START DATA PROVIDED

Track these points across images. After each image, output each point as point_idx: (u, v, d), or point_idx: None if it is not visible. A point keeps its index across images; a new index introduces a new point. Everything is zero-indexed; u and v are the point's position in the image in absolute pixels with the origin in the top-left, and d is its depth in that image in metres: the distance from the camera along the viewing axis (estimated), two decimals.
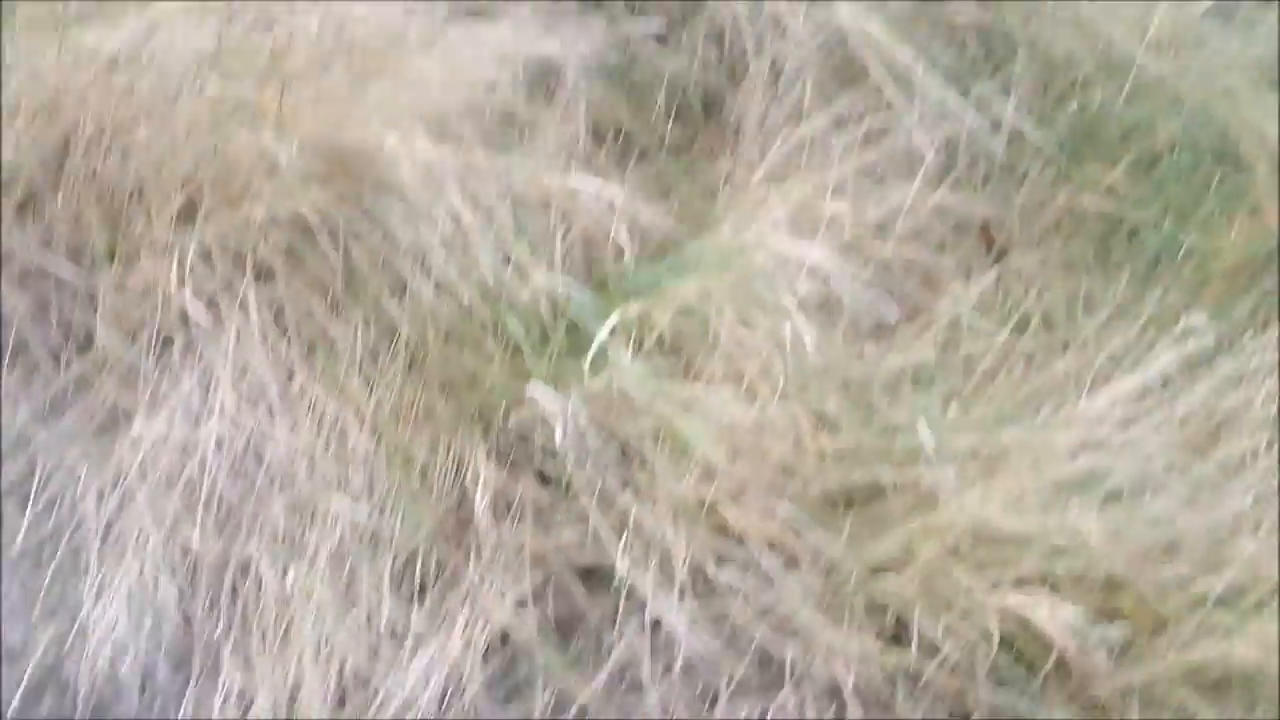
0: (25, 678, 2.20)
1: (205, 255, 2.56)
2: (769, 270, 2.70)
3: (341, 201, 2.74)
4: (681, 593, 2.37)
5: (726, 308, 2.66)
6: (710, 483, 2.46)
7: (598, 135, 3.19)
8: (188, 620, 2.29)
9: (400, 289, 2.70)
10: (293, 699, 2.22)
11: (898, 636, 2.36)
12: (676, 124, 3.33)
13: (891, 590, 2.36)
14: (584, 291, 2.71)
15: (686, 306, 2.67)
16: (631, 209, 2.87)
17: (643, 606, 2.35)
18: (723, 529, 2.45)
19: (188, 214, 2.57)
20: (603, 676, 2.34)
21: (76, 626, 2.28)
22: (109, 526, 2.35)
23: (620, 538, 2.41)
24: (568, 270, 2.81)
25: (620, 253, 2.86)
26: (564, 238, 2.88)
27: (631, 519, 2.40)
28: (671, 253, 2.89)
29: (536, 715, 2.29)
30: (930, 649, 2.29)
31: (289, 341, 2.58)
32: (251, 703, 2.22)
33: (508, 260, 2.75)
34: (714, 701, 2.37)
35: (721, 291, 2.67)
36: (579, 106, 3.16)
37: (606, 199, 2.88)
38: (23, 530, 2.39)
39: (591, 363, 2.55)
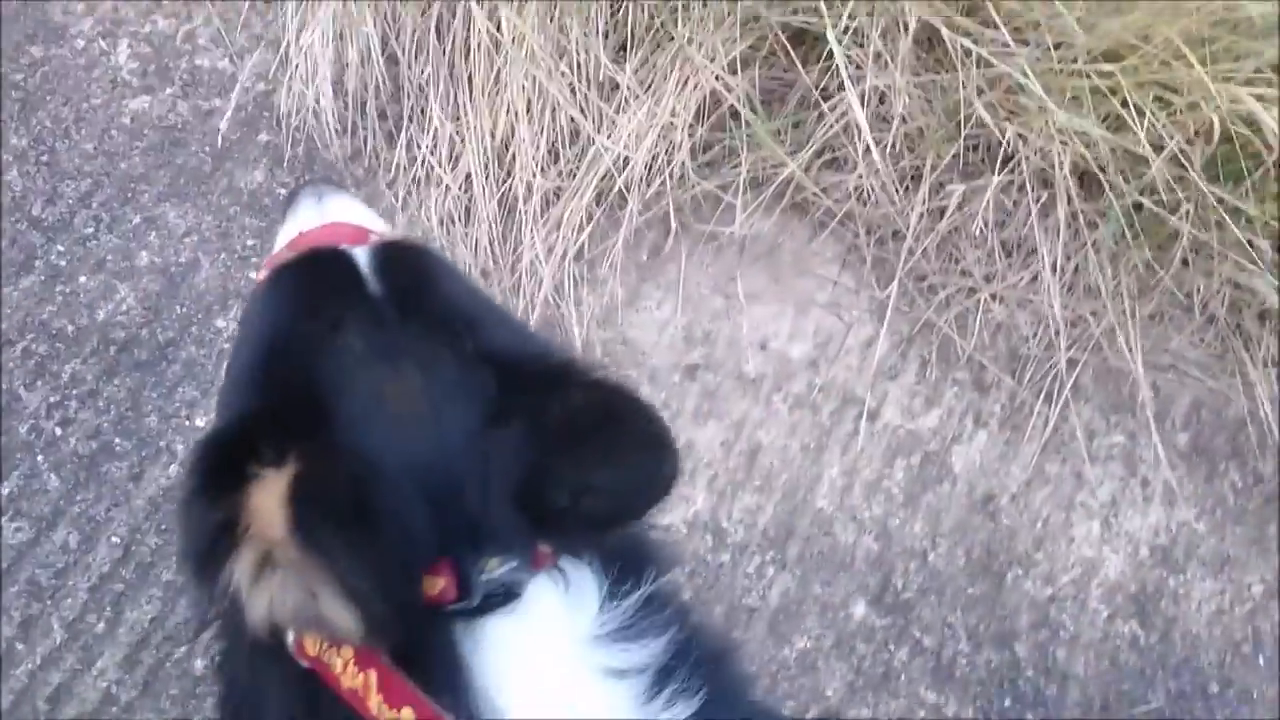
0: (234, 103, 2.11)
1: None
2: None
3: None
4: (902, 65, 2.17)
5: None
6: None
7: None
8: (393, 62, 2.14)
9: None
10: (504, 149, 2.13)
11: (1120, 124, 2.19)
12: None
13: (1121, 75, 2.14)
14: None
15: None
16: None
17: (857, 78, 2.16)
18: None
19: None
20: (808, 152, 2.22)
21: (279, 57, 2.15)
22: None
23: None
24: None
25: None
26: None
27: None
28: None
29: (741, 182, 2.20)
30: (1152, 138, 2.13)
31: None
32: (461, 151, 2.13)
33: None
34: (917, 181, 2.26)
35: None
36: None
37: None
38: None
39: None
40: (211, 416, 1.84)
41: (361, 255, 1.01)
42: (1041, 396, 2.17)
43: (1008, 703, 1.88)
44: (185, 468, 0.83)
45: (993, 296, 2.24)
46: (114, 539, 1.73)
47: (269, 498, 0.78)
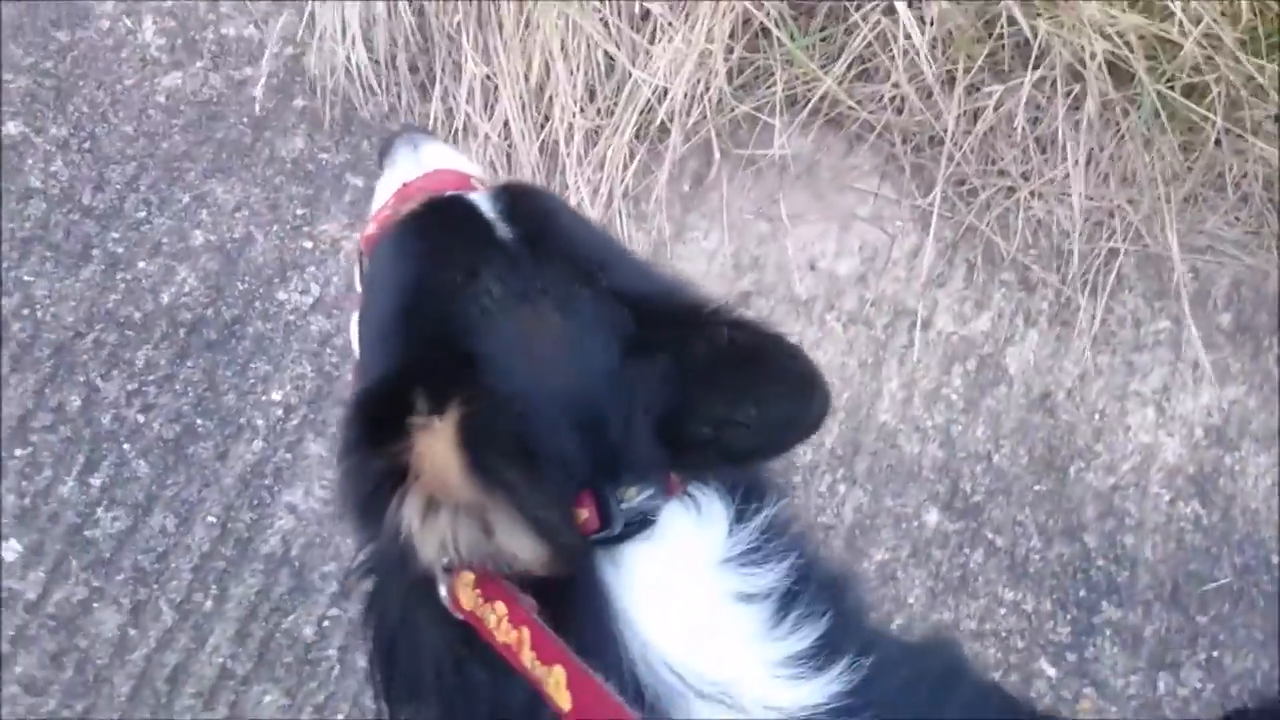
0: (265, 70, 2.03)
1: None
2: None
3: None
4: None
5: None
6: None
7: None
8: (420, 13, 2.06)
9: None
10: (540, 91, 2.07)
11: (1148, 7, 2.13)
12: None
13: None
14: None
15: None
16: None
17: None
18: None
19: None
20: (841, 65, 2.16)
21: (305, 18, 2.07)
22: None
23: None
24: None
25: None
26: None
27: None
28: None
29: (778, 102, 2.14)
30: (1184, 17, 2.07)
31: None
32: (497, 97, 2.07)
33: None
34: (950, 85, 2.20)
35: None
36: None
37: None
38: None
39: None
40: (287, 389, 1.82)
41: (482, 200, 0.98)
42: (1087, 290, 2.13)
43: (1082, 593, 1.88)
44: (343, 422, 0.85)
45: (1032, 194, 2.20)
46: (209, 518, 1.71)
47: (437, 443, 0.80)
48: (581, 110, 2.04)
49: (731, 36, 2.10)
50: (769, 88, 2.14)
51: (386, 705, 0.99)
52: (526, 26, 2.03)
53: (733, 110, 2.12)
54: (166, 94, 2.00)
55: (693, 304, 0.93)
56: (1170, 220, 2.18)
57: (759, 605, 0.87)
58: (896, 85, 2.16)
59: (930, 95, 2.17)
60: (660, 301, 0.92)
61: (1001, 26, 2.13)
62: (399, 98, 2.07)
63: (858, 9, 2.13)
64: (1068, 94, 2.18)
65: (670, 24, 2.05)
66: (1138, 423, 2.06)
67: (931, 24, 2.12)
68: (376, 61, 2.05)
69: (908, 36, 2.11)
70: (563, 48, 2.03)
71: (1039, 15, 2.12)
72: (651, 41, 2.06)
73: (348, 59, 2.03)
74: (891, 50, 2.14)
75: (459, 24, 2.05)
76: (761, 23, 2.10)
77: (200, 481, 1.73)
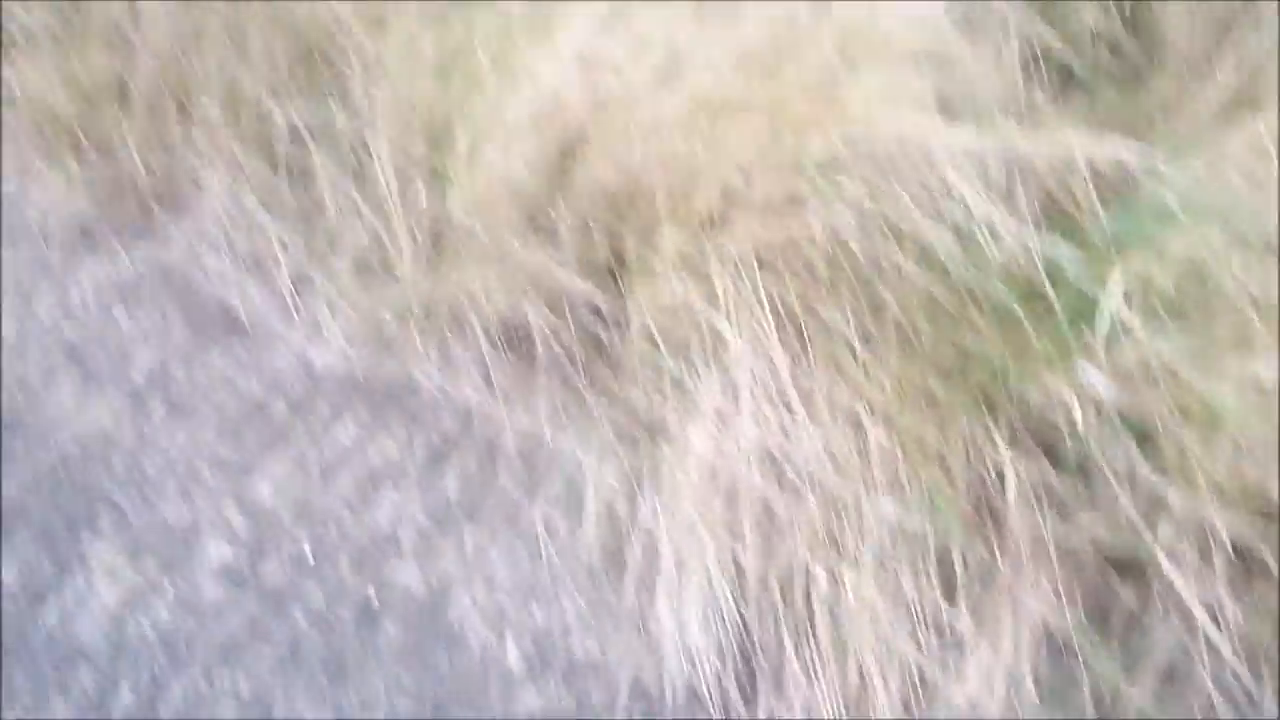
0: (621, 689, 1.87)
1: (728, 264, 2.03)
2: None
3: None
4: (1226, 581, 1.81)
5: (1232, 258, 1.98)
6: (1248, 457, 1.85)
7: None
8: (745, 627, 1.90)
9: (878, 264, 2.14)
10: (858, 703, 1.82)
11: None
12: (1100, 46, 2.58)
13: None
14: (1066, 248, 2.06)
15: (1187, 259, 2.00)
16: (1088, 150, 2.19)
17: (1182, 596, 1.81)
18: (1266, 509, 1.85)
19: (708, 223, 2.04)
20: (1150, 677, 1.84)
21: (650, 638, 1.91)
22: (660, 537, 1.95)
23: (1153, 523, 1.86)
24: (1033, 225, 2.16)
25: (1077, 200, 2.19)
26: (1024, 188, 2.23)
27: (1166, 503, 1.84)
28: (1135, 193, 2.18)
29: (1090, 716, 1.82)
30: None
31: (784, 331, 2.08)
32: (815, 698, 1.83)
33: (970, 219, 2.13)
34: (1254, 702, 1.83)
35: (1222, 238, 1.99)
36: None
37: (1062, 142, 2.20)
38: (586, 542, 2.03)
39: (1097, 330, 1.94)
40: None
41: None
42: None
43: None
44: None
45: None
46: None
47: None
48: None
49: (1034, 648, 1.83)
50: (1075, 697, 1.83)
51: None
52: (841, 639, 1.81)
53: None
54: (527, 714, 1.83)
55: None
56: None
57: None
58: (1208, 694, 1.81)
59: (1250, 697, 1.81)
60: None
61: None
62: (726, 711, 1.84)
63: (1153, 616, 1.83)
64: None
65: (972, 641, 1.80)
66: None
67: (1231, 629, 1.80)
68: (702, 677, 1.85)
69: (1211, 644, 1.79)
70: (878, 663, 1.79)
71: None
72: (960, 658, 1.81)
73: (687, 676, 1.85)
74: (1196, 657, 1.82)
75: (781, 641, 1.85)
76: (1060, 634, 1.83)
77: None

END DATA PROVIDED

### REQUIRED ACTION
Write down again, exactly as given, only the lines above that fall from the line with "31: (289, 341, 2.58)" to the line with "38: (23, 530, 2.39)", inclusive.

### RESULT OF THIS TASK
31: (289, 341, 2.58)
32: (251, 703, 2.22)
33: (508, 260, 2.75)
34: (714, 701, 2.37)
35: (721, 291, 2.67)
36: (579, 106, 3.16)
37: (606, 199, 2.88)
38: (23, 530, 2.39)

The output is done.